### DOCUMENT TEXT
:::

Arthroscopic anatomy of a porcine knee. (a) Patellofemoral joint. P: patella; F: femoral groove. (b) Medial compartment. MM: medial meniscus; F: femur; T: tibial plateau. (c) Lateral compartment. LM: lateral meniscus; F: femur; T: tibial plateau. (d) Intercondylar notch. ACL: anterior cruciate ligament; PCL: posterior cruciate ligament.

Many scoring tools are used to assess operator performance in surgery. Insel et al. used the Basic Arthroscopic Knee Skill Scoring System for assessing surgeon performance in arthroscopic partial meniscectomy in cadaveric knees. ⁷ Hoyle et al. ⁸ created the Global Rating Scale for Shoulder Arthroscopy to assess video recordings of diagnostic shoulder arthroscopy. Koehler et al. reported that the ASSET appeared to be a useful, valid, and reliable method for assessing surgeon performance in diagnostic knee arthroscopy in cadaver specimens. ⁵ The ASSET was utilized to assess performance in diagnostic knee arthroscopy in porcine knees. As expected, the more experienced surgeons had higher scores; however, after three practice sessions, the scores of all the participants improved.

:::

### TASKS TO PERFORM
[a] In the arthroscopy passage, what did Hoyle et al. create?
[b] Please repeat word for word the part of the arthroscopy passage from "Many scoring tools" up to and including "the participants improved.".

:::

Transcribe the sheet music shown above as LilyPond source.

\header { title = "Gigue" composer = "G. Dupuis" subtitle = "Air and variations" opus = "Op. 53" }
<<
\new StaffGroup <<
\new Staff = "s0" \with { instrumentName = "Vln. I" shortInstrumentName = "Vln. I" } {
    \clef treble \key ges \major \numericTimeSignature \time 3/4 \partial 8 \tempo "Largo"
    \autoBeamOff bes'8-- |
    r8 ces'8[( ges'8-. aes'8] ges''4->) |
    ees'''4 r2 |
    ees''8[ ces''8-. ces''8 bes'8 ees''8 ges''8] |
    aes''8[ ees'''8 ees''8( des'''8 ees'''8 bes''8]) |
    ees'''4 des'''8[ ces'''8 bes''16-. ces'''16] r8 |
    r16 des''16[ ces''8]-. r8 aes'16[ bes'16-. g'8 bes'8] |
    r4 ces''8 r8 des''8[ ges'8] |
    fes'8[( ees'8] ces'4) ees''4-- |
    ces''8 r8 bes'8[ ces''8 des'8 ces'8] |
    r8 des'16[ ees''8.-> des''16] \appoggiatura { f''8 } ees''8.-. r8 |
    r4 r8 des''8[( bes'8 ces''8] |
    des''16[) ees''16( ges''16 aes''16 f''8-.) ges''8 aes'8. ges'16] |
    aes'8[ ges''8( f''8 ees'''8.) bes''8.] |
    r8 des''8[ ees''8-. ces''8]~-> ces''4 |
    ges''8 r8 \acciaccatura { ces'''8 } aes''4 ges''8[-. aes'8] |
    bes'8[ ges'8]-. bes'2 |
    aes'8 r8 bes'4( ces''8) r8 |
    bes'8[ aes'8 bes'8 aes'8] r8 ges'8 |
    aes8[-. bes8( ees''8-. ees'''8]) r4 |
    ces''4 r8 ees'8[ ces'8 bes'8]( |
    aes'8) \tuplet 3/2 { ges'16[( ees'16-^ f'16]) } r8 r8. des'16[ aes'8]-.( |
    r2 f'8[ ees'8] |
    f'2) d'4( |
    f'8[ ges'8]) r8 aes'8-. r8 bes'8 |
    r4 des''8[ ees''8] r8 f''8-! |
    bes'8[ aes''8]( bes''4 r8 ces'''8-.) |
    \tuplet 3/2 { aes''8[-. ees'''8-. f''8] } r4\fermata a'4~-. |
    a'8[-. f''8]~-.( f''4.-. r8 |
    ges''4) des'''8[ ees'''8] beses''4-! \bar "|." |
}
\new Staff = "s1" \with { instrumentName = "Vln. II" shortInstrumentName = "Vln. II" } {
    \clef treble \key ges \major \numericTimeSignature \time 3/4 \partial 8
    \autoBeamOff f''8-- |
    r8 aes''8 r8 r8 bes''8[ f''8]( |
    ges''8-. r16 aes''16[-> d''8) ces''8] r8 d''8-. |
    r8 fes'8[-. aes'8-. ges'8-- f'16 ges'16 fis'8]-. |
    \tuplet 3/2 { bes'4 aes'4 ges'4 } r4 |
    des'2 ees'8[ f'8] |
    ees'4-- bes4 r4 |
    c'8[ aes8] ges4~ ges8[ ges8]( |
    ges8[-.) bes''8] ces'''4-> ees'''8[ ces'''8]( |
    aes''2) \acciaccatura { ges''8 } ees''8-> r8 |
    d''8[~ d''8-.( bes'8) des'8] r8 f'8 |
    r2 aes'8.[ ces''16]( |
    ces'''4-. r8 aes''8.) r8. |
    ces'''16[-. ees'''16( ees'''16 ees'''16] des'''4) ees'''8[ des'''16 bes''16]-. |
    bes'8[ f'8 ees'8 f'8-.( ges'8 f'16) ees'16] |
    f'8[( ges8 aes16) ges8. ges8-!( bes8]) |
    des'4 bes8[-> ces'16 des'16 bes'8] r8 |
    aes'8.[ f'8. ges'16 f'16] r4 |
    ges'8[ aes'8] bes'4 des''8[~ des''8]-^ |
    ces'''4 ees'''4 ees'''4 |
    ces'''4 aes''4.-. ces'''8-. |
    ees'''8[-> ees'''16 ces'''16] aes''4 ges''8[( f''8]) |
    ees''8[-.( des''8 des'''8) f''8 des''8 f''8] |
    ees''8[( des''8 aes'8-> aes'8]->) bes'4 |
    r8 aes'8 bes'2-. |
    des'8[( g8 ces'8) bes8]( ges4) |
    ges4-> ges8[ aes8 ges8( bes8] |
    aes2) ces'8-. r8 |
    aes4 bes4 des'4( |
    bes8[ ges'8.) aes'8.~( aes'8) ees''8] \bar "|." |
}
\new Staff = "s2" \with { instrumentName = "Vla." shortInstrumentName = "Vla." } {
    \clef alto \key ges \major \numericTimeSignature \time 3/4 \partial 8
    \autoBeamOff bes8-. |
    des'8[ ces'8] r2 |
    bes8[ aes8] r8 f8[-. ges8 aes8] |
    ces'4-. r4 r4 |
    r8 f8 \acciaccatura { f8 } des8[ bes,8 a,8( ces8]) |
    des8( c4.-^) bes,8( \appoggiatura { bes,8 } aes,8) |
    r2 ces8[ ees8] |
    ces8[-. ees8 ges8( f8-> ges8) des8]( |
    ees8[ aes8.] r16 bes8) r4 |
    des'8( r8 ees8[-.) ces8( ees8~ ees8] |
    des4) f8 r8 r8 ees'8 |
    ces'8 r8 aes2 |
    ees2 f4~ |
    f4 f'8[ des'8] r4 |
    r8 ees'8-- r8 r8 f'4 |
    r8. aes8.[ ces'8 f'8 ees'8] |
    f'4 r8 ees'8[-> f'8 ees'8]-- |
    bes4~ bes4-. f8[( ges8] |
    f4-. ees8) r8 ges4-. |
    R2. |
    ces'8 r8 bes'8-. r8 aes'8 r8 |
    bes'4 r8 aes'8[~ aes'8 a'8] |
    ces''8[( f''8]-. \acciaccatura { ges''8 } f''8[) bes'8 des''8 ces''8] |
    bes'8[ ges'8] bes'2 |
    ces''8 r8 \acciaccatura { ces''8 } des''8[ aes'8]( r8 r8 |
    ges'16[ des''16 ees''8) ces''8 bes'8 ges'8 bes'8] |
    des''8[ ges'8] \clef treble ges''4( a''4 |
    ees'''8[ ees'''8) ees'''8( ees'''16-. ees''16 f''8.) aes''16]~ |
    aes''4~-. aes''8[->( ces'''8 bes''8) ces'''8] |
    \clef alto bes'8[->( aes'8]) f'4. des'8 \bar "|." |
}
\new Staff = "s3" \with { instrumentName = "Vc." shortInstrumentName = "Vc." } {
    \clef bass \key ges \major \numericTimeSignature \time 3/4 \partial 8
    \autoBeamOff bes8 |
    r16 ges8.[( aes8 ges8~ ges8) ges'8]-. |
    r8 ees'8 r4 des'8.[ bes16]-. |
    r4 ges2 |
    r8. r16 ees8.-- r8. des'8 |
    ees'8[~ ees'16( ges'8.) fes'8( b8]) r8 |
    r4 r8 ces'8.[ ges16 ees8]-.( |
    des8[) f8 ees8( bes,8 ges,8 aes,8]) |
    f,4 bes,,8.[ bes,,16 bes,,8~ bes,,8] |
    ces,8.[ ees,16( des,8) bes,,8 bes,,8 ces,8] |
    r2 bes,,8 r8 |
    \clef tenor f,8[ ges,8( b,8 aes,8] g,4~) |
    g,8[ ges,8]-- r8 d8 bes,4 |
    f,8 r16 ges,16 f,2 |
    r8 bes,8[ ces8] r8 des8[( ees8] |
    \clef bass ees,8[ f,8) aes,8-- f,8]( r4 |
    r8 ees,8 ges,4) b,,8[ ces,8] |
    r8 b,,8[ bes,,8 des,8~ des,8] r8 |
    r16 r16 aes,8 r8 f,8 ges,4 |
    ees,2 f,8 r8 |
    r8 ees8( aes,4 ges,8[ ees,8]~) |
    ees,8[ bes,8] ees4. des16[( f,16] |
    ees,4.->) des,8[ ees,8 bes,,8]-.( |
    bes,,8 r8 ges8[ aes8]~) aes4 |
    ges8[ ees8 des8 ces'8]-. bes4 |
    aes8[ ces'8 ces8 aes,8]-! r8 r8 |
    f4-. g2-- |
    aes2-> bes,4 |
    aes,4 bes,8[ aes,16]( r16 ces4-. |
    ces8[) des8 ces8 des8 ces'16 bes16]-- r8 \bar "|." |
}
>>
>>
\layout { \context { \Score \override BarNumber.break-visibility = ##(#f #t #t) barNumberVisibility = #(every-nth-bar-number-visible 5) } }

:::

### RESULTS FOR THE EXERCISE
[a] The Global Rating Scale for Shoulder Arthroscopy.

[b]
Many scoring tools are used to assess operator performance in surgery. Insel et al. used the Basic Arthroscopic Knee Skill Scoring System for assessing surgeon performance in arthroscopic partial meniscectomy in cadaveric knees. ⁷ Hoyle et al. ⁸ created the Global Rating Scale for Shoulder Arthroscopy to assess video recordings of diagnostic shoulder arthroscopy. Koehler et al. reported that the ASSET appeared to be a useful, valid, and reliable method for assessing surgeon performance in diagnostic knee arthroscopy in cadaver specimens. ⁵ The ASSET was utilized to assess performance in diagnostic knee arthroscopy in porcine knees. As expected, the more experienced surgeons had higher scores; however, after three practice sessions, the scores of all the participants improved.